→ **AUFGABE A**: Wie viele verschiedene Rollen nennt der Text zur Prüfung?

→ **TEXT ZUR PRÜFUNG**:
------------------------------------

Das polarisiert, noch dazu, wo durch die Vielfalt der Charaktere und ihrer Darstellung niemand an der Wiedererkennung des eigenen Ichs vorbeikommt. Keine gesellschaftliche Macht, ob Kirche, Wirtschaft oder Militär, kein herausragendes Ereignis der Weltgeschichte wird in den oft nur Sekunden dauernden Bildern ausgelassen. Man wird hineingezogen in diesen Sog: Schnell, schneller, noch schneller!

350 verschiedene Rollen mit Orten voller Geschichten und Begegnungen, permanente Wechsel von Bildern, unzählige Requisiten, die im richtigen Moment am richtigen Ort sein müssen. Das ist eine fast unglaubliche Leistung der Darsteller. Wie Regisseurin Cornelia Crombholz und Choreograph David Williams aus all den Facetten ein Gesamtkunstwerk formten, war begeisternd.

------------------------------------

→ **AUFGABE B**: Gib alles vom Anfang der Einträge bis einschließlich der Zeile mit „распространяется на“ unverändert aus. Lass bitte die Bilder weg.

→ **VERFÜGBARE EINTRÄGE**:
------------------------------------

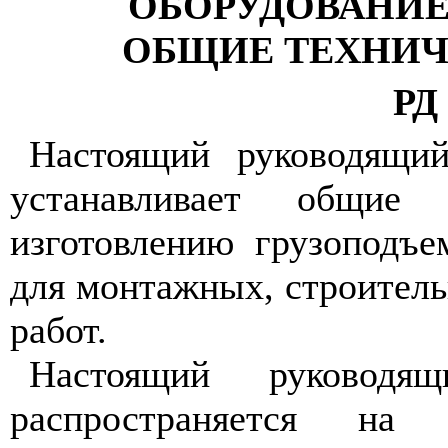
ОБОРУДОВАНИЕ
ОБЩИЕ ТЕХНИЧ
РД 
Настоящий руководящи
устанавливает общие 
изготовлению грузоподъ
для монтажных, строитель
работ.
Настоящий руководя
распространяется на 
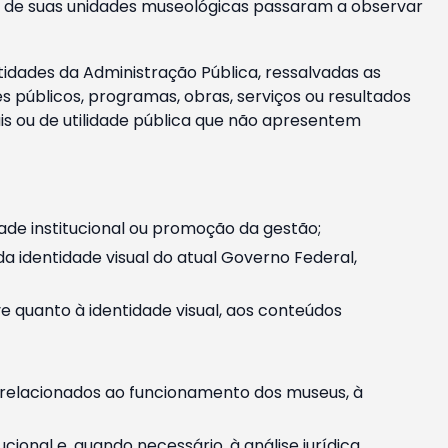
m e de suas unidades museológicas passaram a observar
tidades da Administração Pública, ressalvadas as
públicos, programas, obras, serviços ou resultados
is ou de utilidade pública que não apresentem
ade institucional ou promoção da gestão;
identidade visual do atual Governo Federal,
ive quanto à identidade visual, aos conteúdos
, relacionados ao funcionamento dos museus, à
onal e, quando necessário, à análise jurídica.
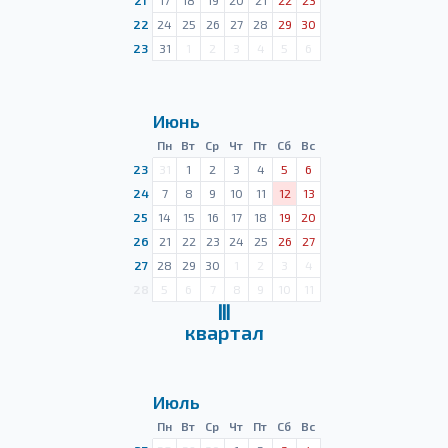
21
17
18
19
20
21
22
23
22
24
25
26
27
28
29
30
23
31
1
2
3
4
5
6
Июнь
Пн
Вт
Ср
Чт
Пт
Сб
Вс
23
31
1
2
3
4
5
6
24
7
8
9
10
11
12
13
25
14
15
16
17
18
19
20
26
21
22
23
24
25
26
27
27
28
29
30
1
2
3
4
28
5
6
7
8
9
10
11
Ⅲ
квартал
Июль
Пн
Вт
Ср
Чт
Пт
Сб
Вс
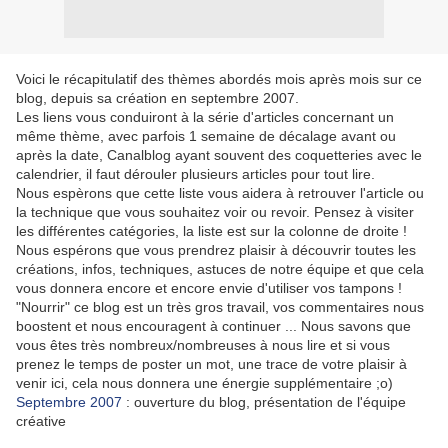
Voici le récapitulatif des thèmes abordés mois après mois sur ce
blog, depuis sa création en septembre 2007.
Les liens vous conduiront à la série d'articles concernant un
même thème, avec parfois 1 semaine de décalage avant ou
après la date, Canalblog ayant souvent des coquetteries avec le
calendrier, il faut dérouler plusieurs articles pour tout lire.
Nous espèrons que cette liste vous aidera à retrouver l'article ou
la technique que vous souhaitez voir ou revoir. Pensez à visiter
les différentes catégories, la liste est sur la colonne de droite !
Nous espérons que vous prendrez plaisir à découvrir toutes les
créations, infos, techniques, astuces de notre équipe et que cela
vous donnera encore et encore envie d'utiliser vos tampons !
"Nourrir" ce blog est un très gros travail, vos commentaires nous
boostent et nous encouragent à continuer ... Nous savons que
vous êtes très nombreux/nombreuses à nous lire et si vous
prenez le temps de poster un mot, une trace de votre plaisir à
venir ici, cela nous donnera une énergie supplémentaire ;o)
Septembre 2007
: ouverture du blog, présentation de l'équipe
créative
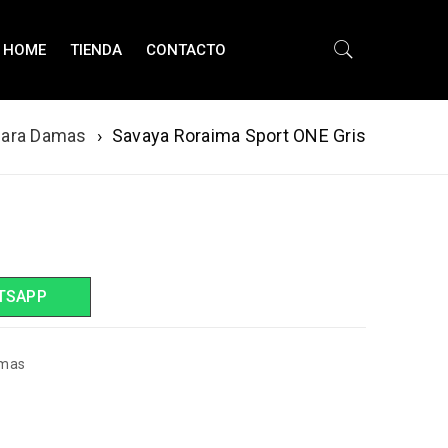
HOME
TIENDA
CONTACTO
Para Damas
›
Savaya Roraima Sport ONE Gris
TSAPP
amas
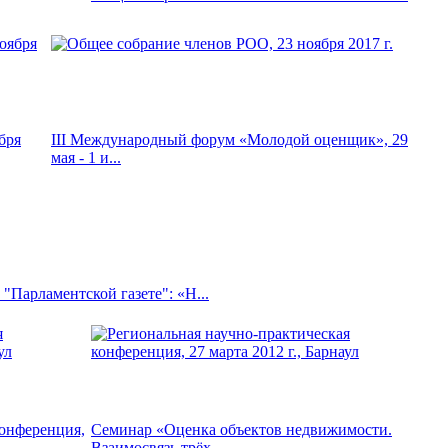
бря
III Международный форум «Молодой оценщик», 29
мая - 1 и...
"Парламентской газете": «Н...
конференция,
Семинар «Оценка объектов недвижимости.
Взаимосвязь трёх...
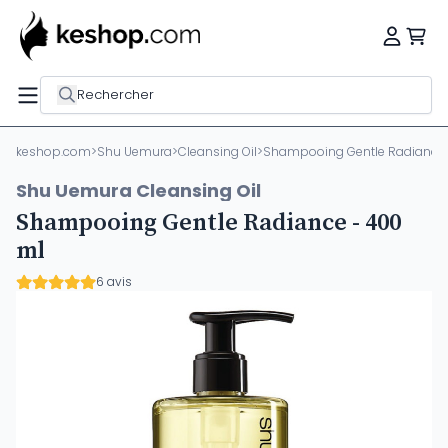
Rechercher
keshop.com
>
Shu Uemura
>
Cleansing Oil
>
Shampooing Gentle Radiance 
Shu Uemura Cleansing Oil
Shampooing Gentle Radiance - 400
ml
6 avis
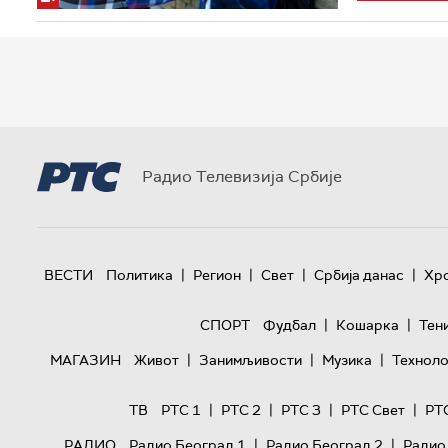
Радио Телевизија Србије
|
|
|
|
ВЕСТИ
Политика
Регион
Свет
Србија данас
Хр
|
|
СПОРТ
Фудбал
Кошарка
Тен
|
|
|
МАГАЗИН
Живот
Занимљивости
Музика
Техноло
|
|
|
|
ТВ
РТС 1
РТС 2
РТС 3
РТС Свет
РТ
|
|
РАДИО
Радио Београд 1
Радио Београд 2
Радио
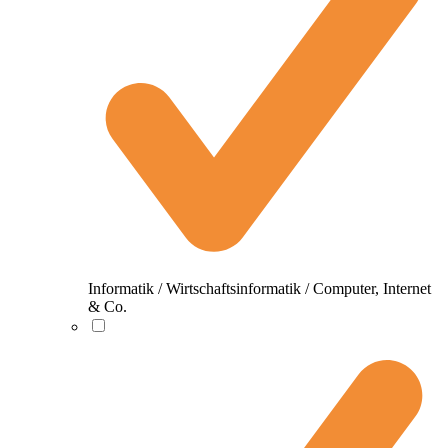
Informatik / Wirtschaftsinformatik / Computer, Internet
& Co.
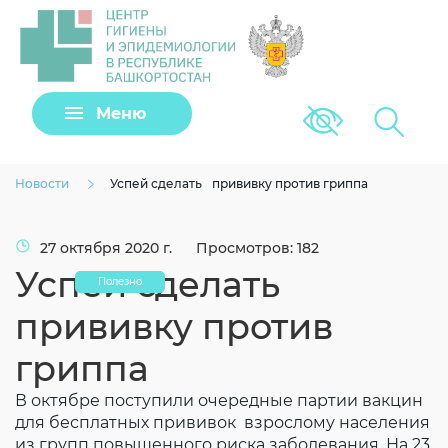
Задать вопрос
Меню
Версия для сла
Клещи
Новости
Успей сделать прививку против гриппа
27 октября 2020 г.
Просмотров: 182
Успей сделать
Полезно
прививку против
гриппа
В октябре поступили очередные партии вакцин
Загрузить файл
для бесплатных прививок взрослому населения
из групп повышенного риска заболевания. На 23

------------------------------------

→ **SCHRIFTLICHE ANTWORT A**: 350 verschiedene Rollen.

→ **SCHRIFTLICHE ANTWORT B**:
ОБОРУДОВАНИЕ
ОБЩИЕ ТЕХНИЧ
РД 
Настоящий руководящи
устанавливает общие 
изготовлению грузоподъ
для монтажных, строитель
работ.
Настоящий руководя
распространяется на 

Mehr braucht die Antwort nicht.